I built an app where my customer can handle his customer's data. Thus, this is a very secure dataset.
To secure my app, I added a custom auth guard filter, which checks, if a user has a session isLoggedIn
. I add this filter to each secure route:
//AuthGuard.php
class AuthGuard implements FilterInterface
{
public function before(RequestInterface $request, $arguments = null)
{
if (!session()->get('isLoggedIn')) {
return redirect()->to('/login');
}
}
public function after(RequestInterface $request, ResponseInterface $response, $arguments = null)
{
}
}
//Routes.php
$routes->add('/list_customer', 'Customer::list_customer', ['filter' => 'authGuard']);
My LoginController
is setting this session:
$session_data = [
'id' => $employee->id,
'name' => $employee->name,
'email' => $employee->email,
'isLoggedIn' => true,
'level' => $employee->level,
];
$this->session->set($session_data);
return redirect()->to('/dashboard');
When the user is logged in, the different controllers, that are accessible once the auth guard has been passed, present almost every data, that is available in the database. I assume, that I don't need to protect my models (like with JWT), as all of the app content is accessible only, when the user is logged in.
E.g.:
class Customer extends BaseController
{
public function list_customer()
{
$customer_model = new CustomerModel();
$data['all_customer'] = $customer_model->findAll(); // <-- this will show ALL customer data.
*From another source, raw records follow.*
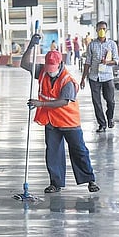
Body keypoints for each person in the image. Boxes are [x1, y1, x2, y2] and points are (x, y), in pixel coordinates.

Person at [20, 49, 100, 194]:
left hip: (69, 121)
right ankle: (55, 183)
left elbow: (63, 102)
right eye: (48, 68)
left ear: (60, 64)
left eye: (53, 68)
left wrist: (41, 104)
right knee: (53, 152)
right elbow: (24, 63)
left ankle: (90, 180)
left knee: (79, 151)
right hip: (51, 121)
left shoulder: (67, 80)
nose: (51, 71)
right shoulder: (42, 71)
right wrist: (31, 45)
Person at [80, 21, 119, 132]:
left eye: (104, 29)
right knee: (96, 102)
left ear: (106, 30)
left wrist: (107, 62)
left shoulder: (112, 44)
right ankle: (102, 124)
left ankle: (110, 117)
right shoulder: (92, 45)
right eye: (100, 29)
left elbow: (116, 61)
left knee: (110, 101)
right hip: (94, 77)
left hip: (107, 77)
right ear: (96, 30)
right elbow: (87, 62)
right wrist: (83, 78)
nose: (102, 31)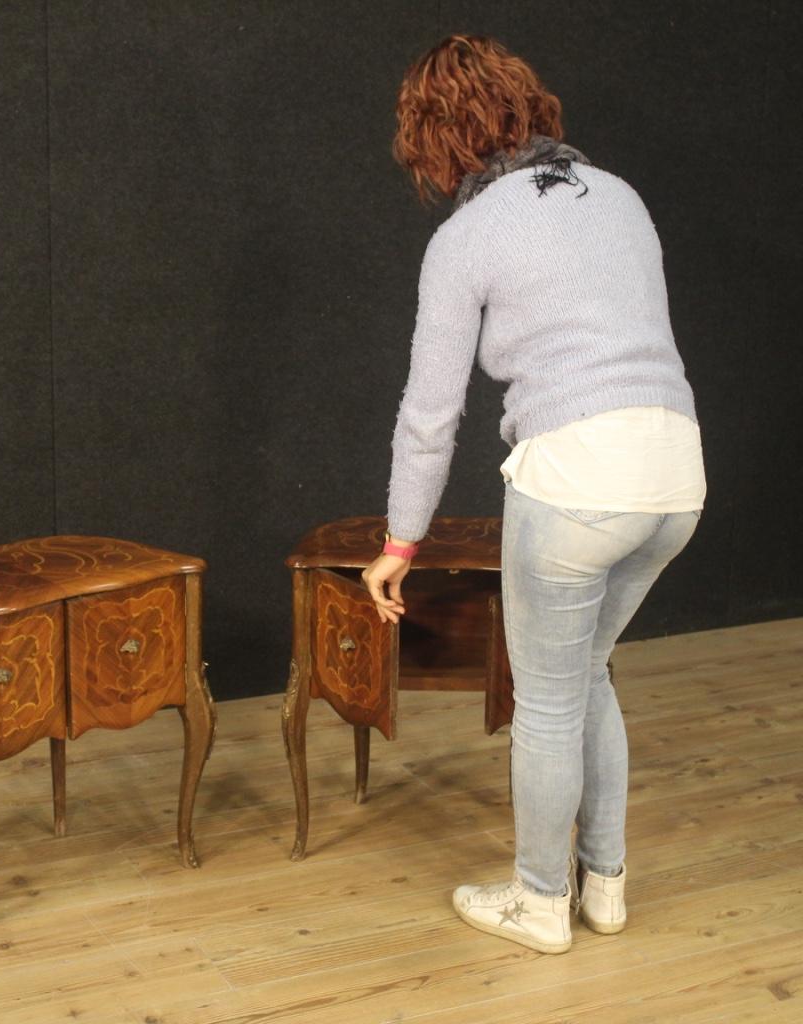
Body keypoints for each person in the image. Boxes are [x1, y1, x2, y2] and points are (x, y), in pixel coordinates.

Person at [362, 34, 706, 955]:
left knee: (546, 702)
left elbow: (431, 415)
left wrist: (401, 542)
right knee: (587, 674)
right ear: (526, 105)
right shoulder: (624, 198)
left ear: (435, 140)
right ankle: (606, 886)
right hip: (677, 475)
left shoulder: (466, 237)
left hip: (576, 481)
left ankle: (538, 900)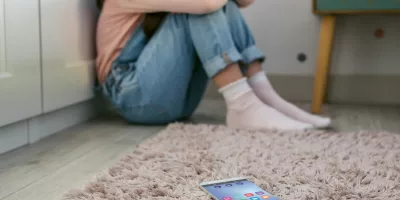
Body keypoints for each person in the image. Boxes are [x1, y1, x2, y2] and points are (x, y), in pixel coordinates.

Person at [96, 0, 331, 130]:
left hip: (179, 102)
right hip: (135, 100)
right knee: (199, 7)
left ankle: (264, 96)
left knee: (220, 3)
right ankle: (243, 105)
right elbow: (207, 4)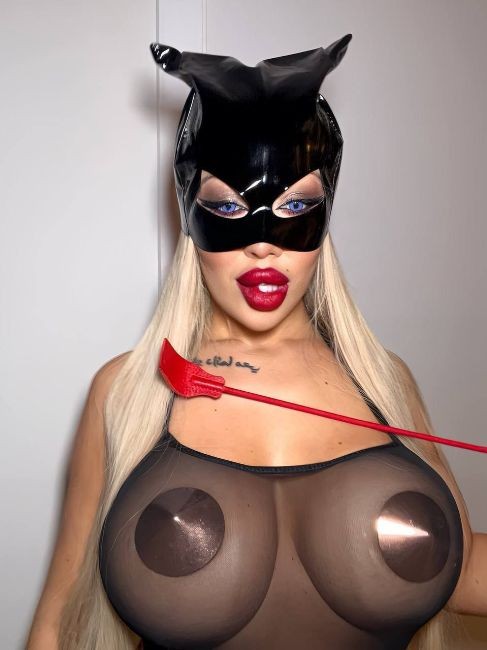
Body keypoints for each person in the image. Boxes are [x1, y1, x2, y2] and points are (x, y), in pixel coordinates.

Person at [27, 35, 486, 650]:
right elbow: (60, 620)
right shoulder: (127, 393)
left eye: (296, 206)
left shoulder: (382, 379)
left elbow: (461, 572)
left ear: (326, 216)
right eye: (227, 210)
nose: (264, 245)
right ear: (188, 217)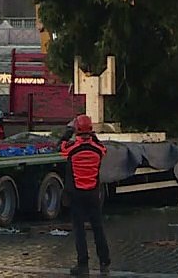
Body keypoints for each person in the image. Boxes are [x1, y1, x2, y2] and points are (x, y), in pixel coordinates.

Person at [61, 115, 110, 275]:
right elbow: (103, 148)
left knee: (79, 229)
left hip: (77, 194)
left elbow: (62, 149)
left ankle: (83, 263)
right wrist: (94, 137)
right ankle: (104, 258)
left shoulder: (72, 150)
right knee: (98, 227)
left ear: (76, 130)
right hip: (93, 193)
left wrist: (66, 135)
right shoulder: (98, 151)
Very very sensitive data!
return view('list_customer', $data);
}
CodePudding user response:
This is ok. Only thing I'd recommend (it's not that you did it wrong it's just a preference) is use $filters
under Config\Filters
instead of defining filters for each router.
https://codeigniter4.github.io/userguide/incoming/filters.html#filters
This is more convenient for me, your choice.